> _TASK DIRECTIONS_
Put every line from the one containing "To the nearest" through the end of the records into a numbered list, omitting blank lines.

> _EXTRACTED RECORDS_
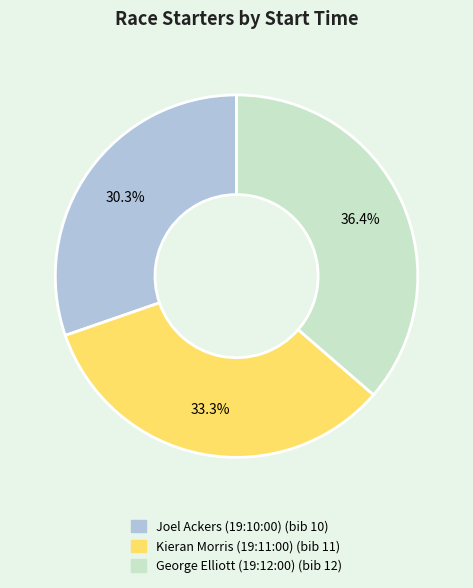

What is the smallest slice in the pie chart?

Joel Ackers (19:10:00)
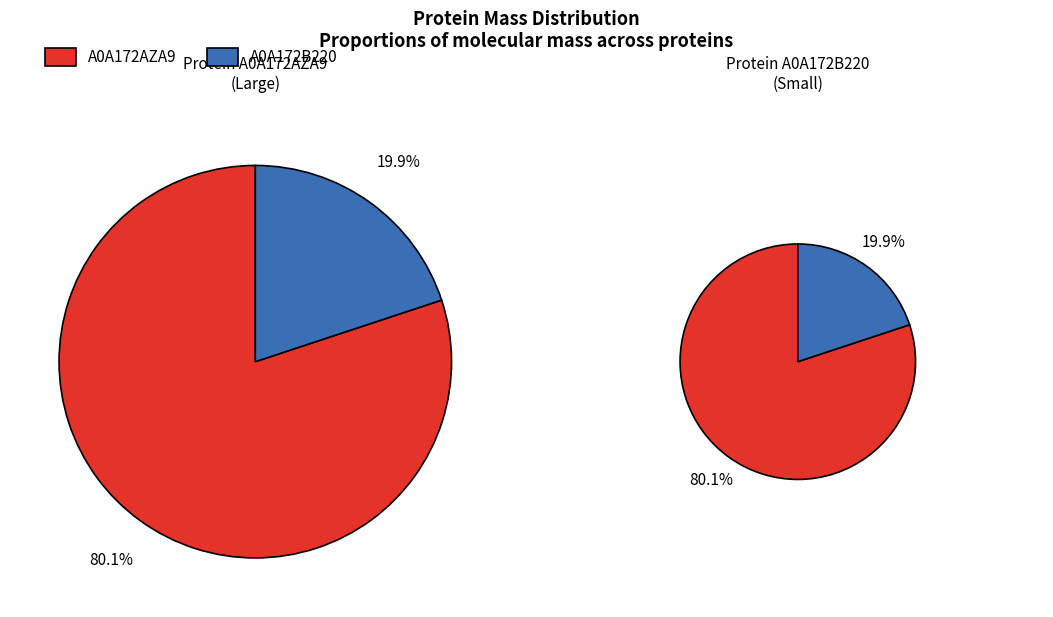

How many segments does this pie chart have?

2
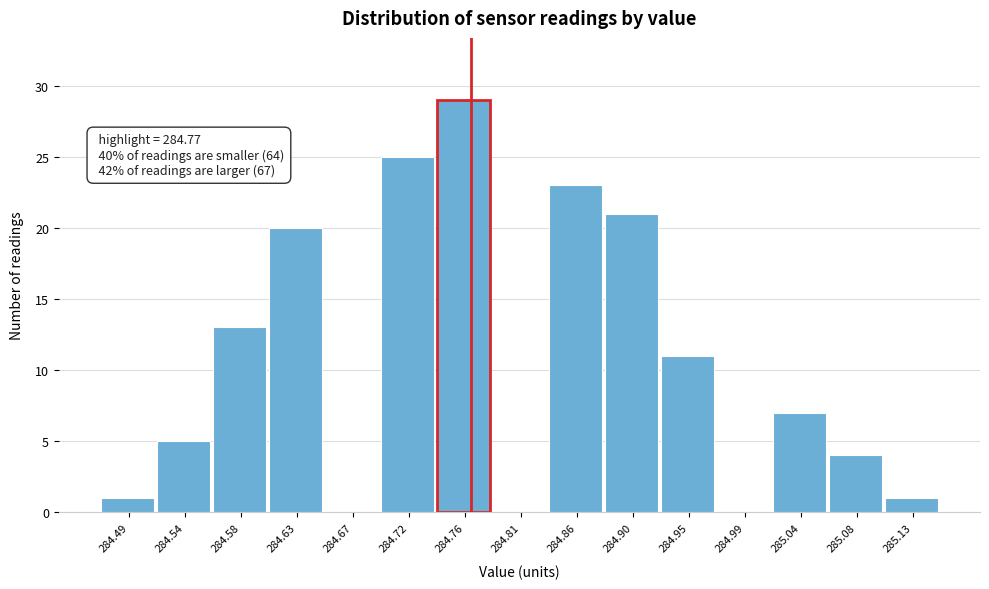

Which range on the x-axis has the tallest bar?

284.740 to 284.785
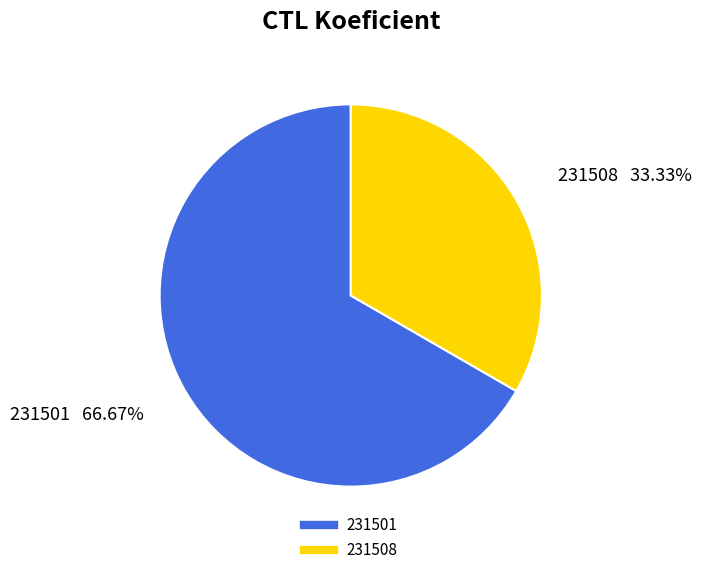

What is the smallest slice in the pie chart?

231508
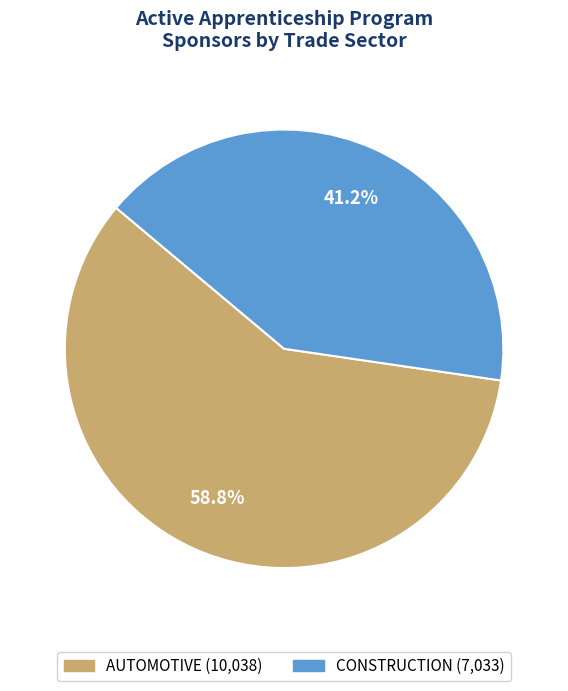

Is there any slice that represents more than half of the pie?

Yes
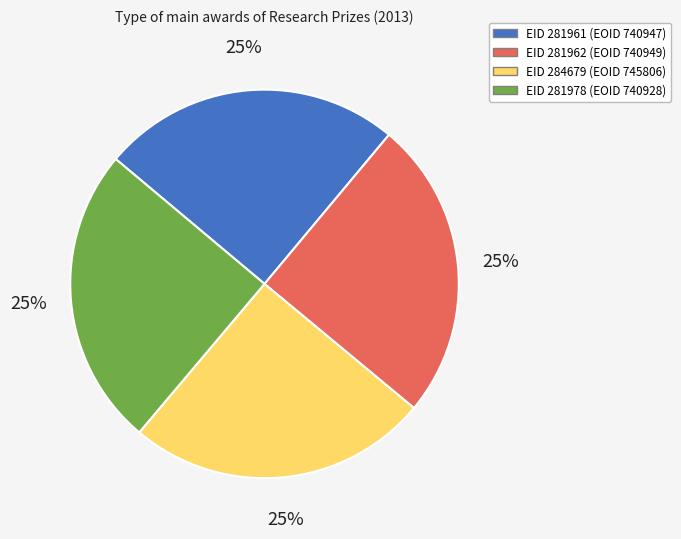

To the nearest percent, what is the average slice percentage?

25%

> _ANSWER SECTION_
1. To the nearest percent, what is the average slice percentage?
2. 25%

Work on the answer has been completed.